Rudolph’s nose is improbable
DISCLAIMER: Reading this series may cause permanent alteration to your Santa Claus belief.
Leading up to Christmas, I’ll outline several reasons why Santa does not exist, backed up with statistics and scientific facts.
In case you’re wondering, I’m not anti-Christmas. I love the parts that involve drinking and eating. And I usually enjoy the family stuff too. But Santa Claus? Nup. He doesn’t exist.
How do I know?
BECAUSE RUDOLPH’S NOSE IS IMPROBABLE
Rudolph has an electric light bulb grafted to his nose.
I’m ruling out fairy dust and Santa magic. The glow could be the result of a naturally-occurring biological phenomenon, but the light bulb makes more sense.
The 9 reindeer (8 plus Rudolph) have to tow a combined weight of 500,000 tonnes, which works out to be 55,500 tonnes per reindeer.
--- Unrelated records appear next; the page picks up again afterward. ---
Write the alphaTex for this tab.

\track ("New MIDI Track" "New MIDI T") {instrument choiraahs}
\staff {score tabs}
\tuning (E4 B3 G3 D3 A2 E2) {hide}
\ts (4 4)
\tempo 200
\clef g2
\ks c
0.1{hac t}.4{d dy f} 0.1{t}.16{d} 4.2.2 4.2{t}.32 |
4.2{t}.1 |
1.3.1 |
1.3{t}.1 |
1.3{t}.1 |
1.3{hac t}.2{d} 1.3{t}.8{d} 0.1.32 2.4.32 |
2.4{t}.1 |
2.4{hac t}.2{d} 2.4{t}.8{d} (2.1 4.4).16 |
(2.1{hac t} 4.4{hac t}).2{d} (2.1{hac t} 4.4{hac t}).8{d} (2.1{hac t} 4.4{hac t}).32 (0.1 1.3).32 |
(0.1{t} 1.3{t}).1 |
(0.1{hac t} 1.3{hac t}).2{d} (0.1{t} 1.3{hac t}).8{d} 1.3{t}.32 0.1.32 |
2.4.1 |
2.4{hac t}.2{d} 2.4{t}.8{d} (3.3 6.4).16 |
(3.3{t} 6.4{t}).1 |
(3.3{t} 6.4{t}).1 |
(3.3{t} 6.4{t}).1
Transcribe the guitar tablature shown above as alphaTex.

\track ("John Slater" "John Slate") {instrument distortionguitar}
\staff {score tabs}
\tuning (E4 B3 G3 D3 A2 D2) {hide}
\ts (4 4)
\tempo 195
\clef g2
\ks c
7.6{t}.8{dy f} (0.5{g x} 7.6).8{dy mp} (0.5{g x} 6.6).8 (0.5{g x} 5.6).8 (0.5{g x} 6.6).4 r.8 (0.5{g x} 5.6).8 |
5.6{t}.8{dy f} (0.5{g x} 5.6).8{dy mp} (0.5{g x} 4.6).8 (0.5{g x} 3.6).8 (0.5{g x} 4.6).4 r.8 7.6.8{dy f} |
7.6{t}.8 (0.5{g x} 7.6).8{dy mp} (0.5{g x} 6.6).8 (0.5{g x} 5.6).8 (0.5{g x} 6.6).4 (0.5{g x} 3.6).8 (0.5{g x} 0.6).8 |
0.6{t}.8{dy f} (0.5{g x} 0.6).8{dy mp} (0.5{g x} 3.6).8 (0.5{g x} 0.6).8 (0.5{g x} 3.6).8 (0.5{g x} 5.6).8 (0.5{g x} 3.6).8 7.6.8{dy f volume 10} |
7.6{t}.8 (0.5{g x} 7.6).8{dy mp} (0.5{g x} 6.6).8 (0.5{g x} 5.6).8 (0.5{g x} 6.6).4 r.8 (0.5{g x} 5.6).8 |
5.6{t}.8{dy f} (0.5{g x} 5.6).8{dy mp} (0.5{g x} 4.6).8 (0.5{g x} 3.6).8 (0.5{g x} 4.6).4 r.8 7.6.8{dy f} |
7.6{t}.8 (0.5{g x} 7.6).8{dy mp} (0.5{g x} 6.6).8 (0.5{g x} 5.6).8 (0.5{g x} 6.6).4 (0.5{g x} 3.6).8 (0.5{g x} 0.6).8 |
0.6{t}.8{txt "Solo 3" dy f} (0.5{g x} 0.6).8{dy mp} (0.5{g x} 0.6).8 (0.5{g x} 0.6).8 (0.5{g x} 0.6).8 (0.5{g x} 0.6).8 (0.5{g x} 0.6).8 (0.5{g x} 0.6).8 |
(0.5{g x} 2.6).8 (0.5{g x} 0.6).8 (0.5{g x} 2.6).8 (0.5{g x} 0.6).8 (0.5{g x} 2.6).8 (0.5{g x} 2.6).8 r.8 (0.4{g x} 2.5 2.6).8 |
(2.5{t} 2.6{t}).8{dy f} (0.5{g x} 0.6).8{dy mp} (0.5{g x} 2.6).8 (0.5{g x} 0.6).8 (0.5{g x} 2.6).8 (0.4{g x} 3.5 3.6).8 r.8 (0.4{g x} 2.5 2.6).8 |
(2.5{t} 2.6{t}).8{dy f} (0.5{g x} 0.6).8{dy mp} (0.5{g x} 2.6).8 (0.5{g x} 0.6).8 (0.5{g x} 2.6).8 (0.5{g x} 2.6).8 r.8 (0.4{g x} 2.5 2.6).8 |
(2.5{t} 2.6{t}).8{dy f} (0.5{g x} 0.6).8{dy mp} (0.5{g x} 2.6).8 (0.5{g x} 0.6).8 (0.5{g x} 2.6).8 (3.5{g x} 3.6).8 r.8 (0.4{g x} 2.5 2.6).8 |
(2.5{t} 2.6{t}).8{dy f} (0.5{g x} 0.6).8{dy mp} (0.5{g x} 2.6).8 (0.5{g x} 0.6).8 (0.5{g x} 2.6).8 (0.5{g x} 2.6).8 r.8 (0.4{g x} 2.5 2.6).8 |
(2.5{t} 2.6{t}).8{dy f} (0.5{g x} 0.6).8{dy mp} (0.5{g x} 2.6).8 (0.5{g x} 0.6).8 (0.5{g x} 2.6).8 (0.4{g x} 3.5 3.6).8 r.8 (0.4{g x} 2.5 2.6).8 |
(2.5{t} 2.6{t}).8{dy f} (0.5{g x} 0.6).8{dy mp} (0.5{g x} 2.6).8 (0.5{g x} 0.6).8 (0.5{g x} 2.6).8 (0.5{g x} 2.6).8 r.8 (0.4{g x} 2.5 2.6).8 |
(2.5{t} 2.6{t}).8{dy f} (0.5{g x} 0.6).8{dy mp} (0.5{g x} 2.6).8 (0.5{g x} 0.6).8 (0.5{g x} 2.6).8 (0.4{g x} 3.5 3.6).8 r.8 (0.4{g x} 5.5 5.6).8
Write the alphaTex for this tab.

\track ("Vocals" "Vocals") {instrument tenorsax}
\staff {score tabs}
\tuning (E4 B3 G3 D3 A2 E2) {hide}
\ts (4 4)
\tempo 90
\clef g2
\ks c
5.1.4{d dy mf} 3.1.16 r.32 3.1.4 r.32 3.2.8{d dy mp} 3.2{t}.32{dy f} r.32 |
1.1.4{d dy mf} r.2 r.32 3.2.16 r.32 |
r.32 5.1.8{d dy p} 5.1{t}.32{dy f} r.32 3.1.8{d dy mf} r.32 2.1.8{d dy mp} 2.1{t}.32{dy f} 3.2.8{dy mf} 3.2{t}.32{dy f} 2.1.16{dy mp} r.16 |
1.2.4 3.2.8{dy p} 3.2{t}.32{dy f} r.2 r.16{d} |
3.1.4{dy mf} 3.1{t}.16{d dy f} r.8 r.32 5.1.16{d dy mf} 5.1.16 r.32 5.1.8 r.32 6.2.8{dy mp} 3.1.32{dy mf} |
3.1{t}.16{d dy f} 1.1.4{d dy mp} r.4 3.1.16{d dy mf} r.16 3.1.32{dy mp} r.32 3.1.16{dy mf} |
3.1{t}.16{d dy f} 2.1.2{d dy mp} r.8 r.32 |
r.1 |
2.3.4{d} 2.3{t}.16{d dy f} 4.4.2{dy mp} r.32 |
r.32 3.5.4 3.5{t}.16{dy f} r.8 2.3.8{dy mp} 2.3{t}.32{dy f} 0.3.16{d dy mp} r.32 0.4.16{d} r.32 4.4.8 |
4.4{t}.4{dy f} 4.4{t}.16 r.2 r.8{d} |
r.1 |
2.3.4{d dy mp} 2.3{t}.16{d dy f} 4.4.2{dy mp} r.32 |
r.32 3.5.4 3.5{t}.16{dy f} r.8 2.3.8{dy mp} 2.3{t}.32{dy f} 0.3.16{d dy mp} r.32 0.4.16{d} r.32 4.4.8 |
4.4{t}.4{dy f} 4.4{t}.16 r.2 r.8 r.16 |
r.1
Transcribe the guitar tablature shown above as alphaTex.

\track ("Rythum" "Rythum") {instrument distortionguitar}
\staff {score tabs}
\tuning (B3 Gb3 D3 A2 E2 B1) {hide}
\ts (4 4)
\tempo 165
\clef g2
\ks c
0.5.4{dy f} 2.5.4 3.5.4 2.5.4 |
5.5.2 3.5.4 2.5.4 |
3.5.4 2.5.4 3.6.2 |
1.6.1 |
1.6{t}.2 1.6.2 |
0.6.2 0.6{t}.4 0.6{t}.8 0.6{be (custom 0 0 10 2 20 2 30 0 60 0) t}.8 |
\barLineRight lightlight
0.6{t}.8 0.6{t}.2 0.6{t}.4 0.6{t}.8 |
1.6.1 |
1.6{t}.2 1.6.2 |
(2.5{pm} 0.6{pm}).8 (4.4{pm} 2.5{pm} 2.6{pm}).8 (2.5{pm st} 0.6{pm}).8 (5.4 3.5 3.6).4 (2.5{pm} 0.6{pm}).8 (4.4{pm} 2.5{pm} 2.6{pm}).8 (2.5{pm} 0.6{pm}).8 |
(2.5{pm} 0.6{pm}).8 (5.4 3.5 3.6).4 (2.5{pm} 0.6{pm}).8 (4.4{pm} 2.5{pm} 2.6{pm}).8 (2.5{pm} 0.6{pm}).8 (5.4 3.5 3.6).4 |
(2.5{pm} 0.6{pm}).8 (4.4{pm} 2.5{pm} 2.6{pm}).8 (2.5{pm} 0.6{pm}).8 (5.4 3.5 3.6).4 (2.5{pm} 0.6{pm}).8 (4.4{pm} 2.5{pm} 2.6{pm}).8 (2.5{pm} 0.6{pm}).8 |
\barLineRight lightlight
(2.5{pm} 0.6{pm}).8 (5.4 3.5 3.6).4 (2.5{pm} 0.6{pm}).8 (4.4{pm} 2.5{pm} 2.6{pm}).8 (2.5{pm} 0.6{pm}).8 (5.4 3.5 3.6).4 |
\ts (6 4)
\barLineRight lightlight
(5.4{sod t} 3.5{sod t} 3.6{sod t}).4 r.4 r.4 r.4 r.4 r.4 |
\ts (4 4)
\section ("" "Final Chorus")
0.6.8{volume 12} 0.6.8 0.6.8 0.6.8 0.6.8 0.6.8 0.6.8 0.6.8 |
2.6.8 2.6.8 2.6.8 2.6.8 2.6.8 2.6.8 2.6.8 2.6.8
Since Rudolph is expending all his energy on hefting a load 280 times his own body weight, his light bulb would require a separate power source…
Batteries may work, but the extreme conditions (i.e. North Pole blizzards and g-force) might call for something a little hardier than a couple of double-A Duracells.
…such as a generator.
And since generators aren’t reliable in sub-zero stratospheric temperatures, or North Pole blizzards, I suppose Rudolph must spend most of his time chilling out in the Bahamas.
To withstand the extreme conditions while delivering Christmas presents, Rudolph’s generator would need to be NASA-grade technology.
Because a clunky diesel engine would add several dozen kilos to the load, which might upset the other reindeer. And, let’s face it, a reindeer punch-up in mid air could be disastrous, especially at supersonic speeds.
The likelihood that NASA is producing custom-made nose-glow technology for a sole reindeer is infinitesimal.
This is why Santa Claus does not exist – Rudolph’s nose is improbable.